"When "God Alone" is Not His Plan"
Copyright 2006 by Shea Oakley
All rights reserved
Stories of "dark nights of the soul" are fairly numerous in Christian literature today. In these accounts believers often talk about how they wrestled with God during these times of emotional and spiritual turmoil which often are related to loss. They also often describe how it came down to a sort of "one-on-One" with the Lord. Other believers were absent in these times of anger, grief and doubt; the implication being that these occasions are always meant to be experienced alone with God.
In many cases this kind of event truly is meant to be experienced alone. Jesus had most of his struggles with temptation in solitude, the forty days in the desert and the Garden of Gethsemane being the two best examples. In fact most, if not all Christians will have at least one period in their lives in which the presence of other human beings is not part of the divine plan. It is important to realize that we ultimately live for an audience of One. We will all someday meet our Lord at the beginning of our eternity and no mortal man will be at our side. It will be just him and us. This is the will of God.
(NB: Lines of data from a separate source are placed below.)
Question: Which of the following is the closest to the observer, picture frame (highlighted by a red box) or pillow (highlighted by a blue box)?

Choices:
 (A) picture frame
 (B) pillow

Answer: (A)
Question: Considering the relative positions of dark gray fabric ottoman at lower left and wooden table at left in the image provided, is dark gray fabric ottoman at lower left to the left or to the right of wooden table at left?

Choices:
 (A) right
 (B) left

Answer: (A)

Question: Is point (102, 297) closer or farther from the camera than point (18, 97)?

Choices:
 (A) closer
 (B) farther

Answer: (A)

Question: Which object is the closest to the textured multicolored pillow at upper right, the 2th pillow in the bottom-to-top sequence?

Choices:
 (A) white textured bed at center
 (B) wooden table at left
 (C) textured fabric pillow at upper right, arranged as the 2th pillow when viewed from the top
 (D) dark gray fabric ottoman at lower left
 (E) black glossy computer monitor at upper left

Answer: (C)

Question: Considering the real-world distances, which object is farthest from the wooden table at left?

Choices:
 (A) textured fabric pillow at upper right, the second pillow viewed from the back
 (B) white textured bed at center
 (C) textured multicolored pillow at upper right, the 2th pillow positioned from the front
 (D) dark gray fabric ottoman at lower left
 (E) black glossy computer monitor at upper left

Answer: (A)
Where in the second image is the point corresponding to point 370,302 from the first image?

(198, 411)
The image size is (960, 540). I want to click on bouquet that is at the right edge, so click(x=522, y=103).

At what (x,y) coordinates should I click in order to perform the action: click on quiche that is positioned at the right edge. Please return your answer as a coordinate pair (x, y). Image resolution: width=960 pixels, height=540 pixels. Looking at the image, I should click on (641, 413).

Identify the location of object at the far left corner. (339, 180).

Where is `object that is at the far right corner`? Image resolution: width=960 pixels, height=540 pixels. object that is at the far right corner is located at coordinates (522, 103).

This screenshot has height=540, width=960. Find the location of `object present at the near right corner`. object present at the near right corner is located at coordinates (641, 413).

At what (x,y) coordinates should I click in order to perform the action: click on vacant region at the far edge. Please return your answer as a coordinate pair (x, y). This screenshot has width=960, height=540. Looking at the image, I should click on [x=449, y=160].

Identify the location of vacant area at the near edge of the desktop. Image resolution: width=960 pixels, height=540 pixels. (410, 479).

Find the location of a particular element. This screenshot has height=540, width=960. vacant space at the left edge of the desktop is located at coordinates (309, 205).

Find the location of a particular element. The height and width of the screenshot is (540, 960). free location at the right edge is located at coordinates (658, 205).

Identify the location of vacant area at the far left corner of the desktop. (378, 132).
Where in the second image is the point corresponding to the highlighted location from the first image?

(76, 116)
But as I meditate on some of the accounts of the dark nights of certain individuals I cannot help but wonder if they might not have benefited from some human company at the very moments they feel they need to be broken before God and God alone. There is a psychological theory that grieving, for example, needs to be done before others for healing to occur. When we cry in solitude we do not have someone to physically receive and identify with our loss and pain. Tears shed in emotional isolation cannot help us move on. Breaking down in someone’s arms often can.
Many would say that a believer is never alone in his or her grief that God is always directly present to comfort and console. I would partially challenge this assumption. God sometimes wants his children to comfort one another. In the Bible we are called to bear one another’s burdens. There are times when we need the presence and empathy of another human being in our struggle with grief and the anger which so often precedes it. The term "Jesus-with-skin-on" applies here. When Jesus ascended to heaven he left us with two great consolations, his Spirit and each other.
Sometimes all we need is God in the sense that he decides to directly touch us by his Spirit, apart from human intermediaries. No doubt these times are many in the Christian life. But it is a mistake to assume that every time we are in a great struggle with the pain of our existence we must only look to God in this direct sense. Our Lord works through his people as well. If we did not need the empathy of others, the touch of a friend or family member when we are in emotional anguish, God would not have commanded us to be compassionate to those in need of compassion. He would simply provide that compassion apart from others every time it was needed.
Perhaps the church needs to examine the story of someone’s supposed need to be "alone with God" in the midst of great trial. Maybe this "need" isn’t indicative of God’s will as much as it is of the human fear of relying on others. It could be that the person in question just does not know how to reach out to others for help or is afraid that if they did reach out no one would be willing to bear their burdens with them. God’s people are called to help these persons whenever we realize such help is needed.
Human beings need God and they need one another, in that order. Sometimes God’s direct presence really is central to his plan to bring us through a particular struggle. But on many other occasions God working through Christians who love us is also his perfect will to bring about our brokenness and ultimate healing.